CRISPR holds numerous advantages over more conventional genetic engineering methods, including speed and reduced cost (compared with breeding strategies, which often don’t work), scalability (compared with transient gene expression, RNAi, or most other knockdown methods), and the ability to target or insert any gene compatible with the organism’s survival. Genetic modifications possible include knockout, knockin, knockdown, and transgenic animals. Companies offering CRISPR-engineered mice and rats, for example, advertise their products based in part on time and cost savings.

A corollary benefit of organisms over cells is the ability to confer multiple mutations, including those whose function is poorly understood (and which may involve more than one tissue), in a single organism. CRISPR also provides the opportunity for more complete humanization of animal models.

For example, zebrafish models have become popular organisms in drug development for their ease of genetic manipulation. When applied to these animals, CRISPR enables, through knockout and knockins, access to studies on transcriptional modulation, epigenome editing, live genome imaging, and lineage tracing.

CRISPR-edited mouse and rat models are of course widely available. Unlike specially bred rodents, which may exhibit just one or two phenotypic or genomic characteristics, these models are capable of recapitulating many of the complexities of disease states, for example in non-alcoholic fatty liver disease, familial hypercholesterolemia, cardiovascular disease, Alzheimer’s disease, and of course cancer.

Conclusion

CRISPR-based genetic engineering, though lagging on the therapeutic front, is already paying big dividends to companies exploiting this technology in disease modeling. At the cellular level, researchers can create, within very reasonable timeframes and at relatively low cost, animal cells exhibiting complex genotypes and phenotypes. The application of CRISPR to stem cells, in particular, addresses scaleup and industrialization of cell-based assays, particularly of the 3D variety.

By no means is CRISPR’s ability to recapitulate multifactorial disease genetics limited to rodents, as the technique is applicable to canine and primate models as well.
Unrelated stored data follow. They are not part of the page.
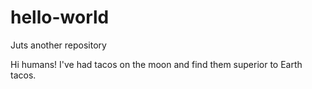 # hello-world
Juts another repository

Hi humans!
I've had tacos on the moon and find them superior to Earth tacos.

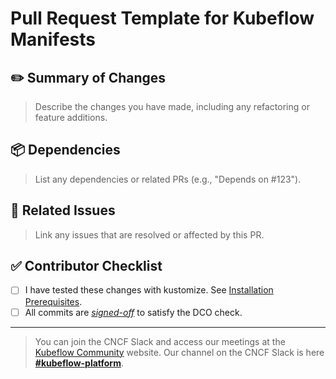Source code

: # Pull Request Template for Kubeflow Manifests

## ✏️ Summary of Changes
> Describe the changes you have made, including any refactoring or feature additions.

## 📦 Dependencies
> List any dependencies or related PRs (e.g., "Depends on #123").

## 🐛 Related Issues
> Link any issues that are resolved or affected by this PR.

## ✅ Contributor Checklist
  - [ ] I have tested these changes with kustomize. See [Installation Prerequisites](https://github.com/kubeflow/manifests#prerequisites).
  - [ ] All commits are [_signed-off_](https://github.com/kubeflow/community/tree/master/dco-signoff-hook#signing-off-commits) to satisfy the DCO check.

---

> You can join the CNCF Slack and access our meetings at the [Kubeflow Community](https://www.kubeflow.org/docs/about/community/) website. Our channel on the CNCF Slack is here [**#kubeflow-platform**](https://app.slack.com/client/T08PSQ7BQ/C073W572LA2).

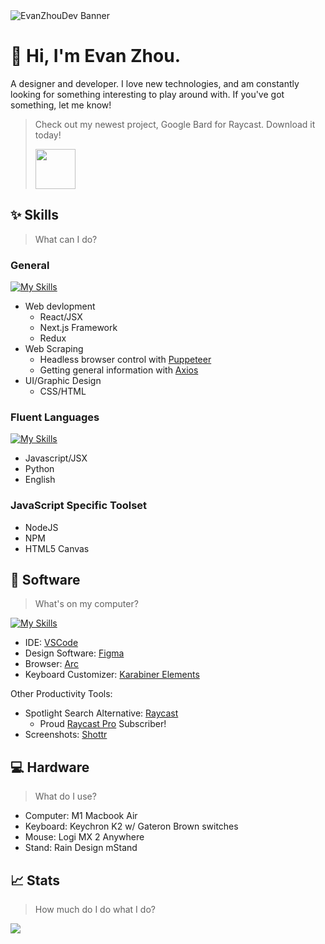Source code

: <picture>
  <source media="(prefers-color-scheme: dark)" srcset="./ezDevBannerDark.svg">
  <source media="(prefers-color-scheme: light)" srcset="./ezDevBannerLight.svg">
  <img alt="EvanZhouDev Banner" src="./ezDevBannerLight.svg">
</picture>

# 👋 Hi, I'm Evan Zhou.
A designer and developer. I love new technologies, and am constantly looking for something interesting to play around with. If you've got something, let me know!

> Check out my newest project, Google Bard for Raycast. Download it today!
> 
> <a title="Install raycast-bard-ai Raycast Extension" href="https://www.raycast.com/EvanZhouDev/raycast-bard-ai"><img src="https://www.raycast.com/EvanZhouDev/raycast-bard-ai/install_button@2x.png" height="64" alt="" style="height: 64px;"></a>

## ✨ Skills

> What can I do?

### General

[![My Skills](https://skillicons.dev/icons?i=react,next,redux,css,html)](https://skillicons.dev)

- Web devlopment
  - React/JSX
  - Next.js Framework
  - Redux
- Web Scraping
  - Headless browser control with [Puppeteer](https://pptr.dev/)
  - Getting general information with [Axios](https://axios-http.com/)
- UI/Graphic Design
  - CSS/HTML

### Fluent Languages

[![My Skills](https://skillicons.dev/icons?i=js,react,python)](https://skillicons.dev)

- Javascript/JSX
- Python
- English

### JavaScript Specific Toolset

- NodeJS
- NPM
- HTML5 Canvas

## 👾 Software
> What's on my computer?

[![My Skills](https://skillicons.dev/icons?i=figma,vscode)](https://skillicons.dev)

- IDE: [VSCode](https://code.visualstudio.com/)
- Design Software: [Figma](https://figma.com)
- Browser: [Arc](https://arc.net/)
- Keyboard Customizer: [Karabiner Elements](https://karabiner-elements.pqrs.org/)

Other Productivity Tools:

- Spotlight Search Alternative: [Raycast](https://www.raycast.com/)
    - Proud [Raycast Pro](https://www.raycast.com/pro) Subscriber!
- Screenshots: [Shottr](https://shottr.cc/)

## 💻 Hardware

> What do I use?

- Computer: M1 Macbook Air
- Keyboard: Keychron K2 w/ Gateron Brown switches
- Mouse: Logi MX 2 Anywhere
- Stand: Rain Design mStand

## 📈 Stats
> How much do I do what I do?

![](http://github-profile-summary-cards.vercel.app/api/cards/profile-details?username=Peybro&theme=github)
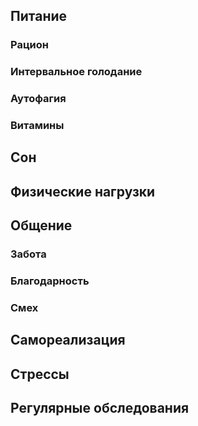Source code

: <h2>Питание</h2>
<h3>Рацион</h3>
<h3>Интервальное голодание</h3>
<h3>Аутофагия</h3>
<h3>Витамины</h3>

<h2>Сон</h2>

<h2>Физические нагрузки</h2>

<h2>Общение</h2>
<h3>Забота</h3>
<h3>Благодарность</h3>
<h3>Смех</h3>

<h2>Самореализация</h2>

<h2>Стрессы</h2>

<h2>Регулярные обследования</h2>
If drug screening and disease research is only as good as the test platform or model used, the model is only as good as the premises underlying it. Many diseases are multifactorial, and by no means are all relevant associations between gene and illness known, or when known appreciated. Epigenetics introduces an entirely new level of complexity, for example. As more of these causal relationships are discovered, CRISPR editing may one day yield the equivalent of “fully humanized” (at least in terms of the disease under investigation) cell- and animal-based screening platforms.